Using radio communication, CBTC systems enable transfer of real-time and high-resolution train control information between a train and the train control center. CBTC data, which consists of train control messages typically sent about every 500 ms, itself does not require high bandwidth. Typical data rate ranges up to maximum 100 kbps [7]. This leaves with plenty of excessive bandwidth to be used for other purposes.

This work proposes an in-train data distribution system that can be used to distribute streaming multimedia to the train passengers using the unused CBTC radio link bandwidth (see panel B of Fig. 1). Once the multimedia stream is delivered to the train over the CBTC radio connection, it is distributed to the train passenger devices by using peer-to-peer technologies (see Sect. 3 for a detailed description): data connections between the passenger devices are implemented using Wi-Fi Direct [8] and the multimedia data exchange is coordinated by using the Peer-to-Peer Streaming Peer Protocol [9]. While all types of data can be delivered using P2P communication paradigm, this work focuses on streaming multimedia, as it is the biggest driver of mobile data usage.

#### [GIVEN RECORDS]
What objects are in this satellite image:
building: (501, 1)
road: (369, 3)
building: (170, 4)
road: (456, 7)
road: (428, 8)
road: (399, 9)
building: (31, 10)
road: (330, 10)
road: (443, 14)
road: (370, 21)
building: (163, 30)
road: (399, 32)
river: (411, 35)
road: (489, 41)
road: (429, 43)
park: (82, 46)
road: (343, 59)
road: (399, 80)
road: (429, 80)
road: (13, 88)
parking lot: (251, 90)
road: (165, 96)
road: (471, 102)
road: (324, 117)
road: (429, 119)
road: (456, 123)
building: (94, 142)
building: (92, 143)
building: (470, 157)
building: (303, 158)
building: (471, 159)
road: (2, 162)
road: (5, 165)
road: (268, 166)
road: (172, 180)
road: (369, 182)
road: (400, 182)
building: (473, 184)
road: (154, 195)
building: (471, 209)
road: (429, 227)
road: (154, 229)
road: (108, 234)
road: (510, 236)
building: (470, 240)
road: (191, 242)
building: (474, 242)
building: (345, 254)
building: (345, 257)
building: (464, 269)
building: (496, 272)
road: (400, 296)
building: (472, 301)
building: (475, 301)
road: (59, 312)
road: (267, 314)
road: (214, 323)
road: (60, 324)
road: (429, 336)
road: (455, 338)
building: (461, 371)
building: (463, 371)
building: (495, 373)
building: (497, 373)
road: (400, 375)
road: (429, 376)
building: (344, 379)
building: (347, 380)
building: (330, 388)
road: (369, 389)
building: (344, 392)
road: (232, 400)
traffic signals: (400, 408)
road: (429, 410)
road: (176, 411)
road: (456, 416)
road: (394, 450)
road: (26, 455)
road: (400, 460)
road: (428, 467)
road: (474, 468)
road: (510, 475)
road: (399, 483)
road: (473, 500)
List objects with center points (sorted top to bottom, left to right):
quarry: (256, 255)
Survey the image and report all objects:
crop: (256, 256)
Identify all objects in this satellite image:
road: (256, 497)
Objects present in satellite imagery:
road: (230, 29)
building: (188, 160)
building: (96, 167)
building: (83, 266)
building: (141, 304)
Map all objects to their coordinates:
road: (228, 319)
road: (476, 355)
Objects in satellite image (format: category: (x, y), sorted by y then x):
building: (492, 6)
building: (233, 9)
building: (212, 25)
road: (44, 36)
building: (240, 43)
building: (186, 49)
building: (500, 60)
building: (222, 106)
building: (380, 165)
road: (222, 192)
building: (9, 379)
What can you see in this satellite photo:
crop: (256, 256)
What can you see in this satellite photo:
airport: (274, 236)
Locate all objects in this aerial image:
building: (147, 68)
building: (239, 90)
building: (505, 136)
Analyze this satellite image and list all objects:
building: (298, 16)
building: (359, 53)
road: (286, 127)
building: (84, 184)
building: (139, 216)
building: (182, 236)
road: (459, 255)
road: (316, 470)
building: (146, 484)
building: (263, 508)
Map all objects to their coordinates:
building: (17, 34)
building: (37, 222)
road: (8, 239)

#### [TASK]
Reproduce the passage above about using spare CBTC radio bandwidth for in-train multimedia streaming, word for word and in full.

#### [COMPLETE OUTPUT]
Using radio communication, CBTC systems enable transfer of real-time and high-resolution train control information between a train and the train control center. CBTC data, which consists of train control messages typically sent about every 500 ms, itself does not require high bandwidth. Typical data rate ranges up to maximum 100 kbps [7]. This leaves with plenty of excessive bandwidth to be used for other purposes.

This work proposes an in-train data distribution system that can be used to distribute streaming multimedia to the train passengers using the unused CBTC radio link bandwidth (see panel B of Fig. 1). Once the multimedia stream is delivered to the train over the CBTC radio connection, it is distributed to the train passenger devices by using peer-to-peer technologies (see Sect. 3 for a detailed description): data connections between the passenger devices are implemented using Wi-Fi Direct [8] and the multimedia data exchange is coordinated by using the Peer-to-Peer Streaming Peer Protocol [9]. While all types of data can be delivered using P2P communication paradigm, this work focuses on streaming multimedia, as it is the biggest driver of mobile data usage.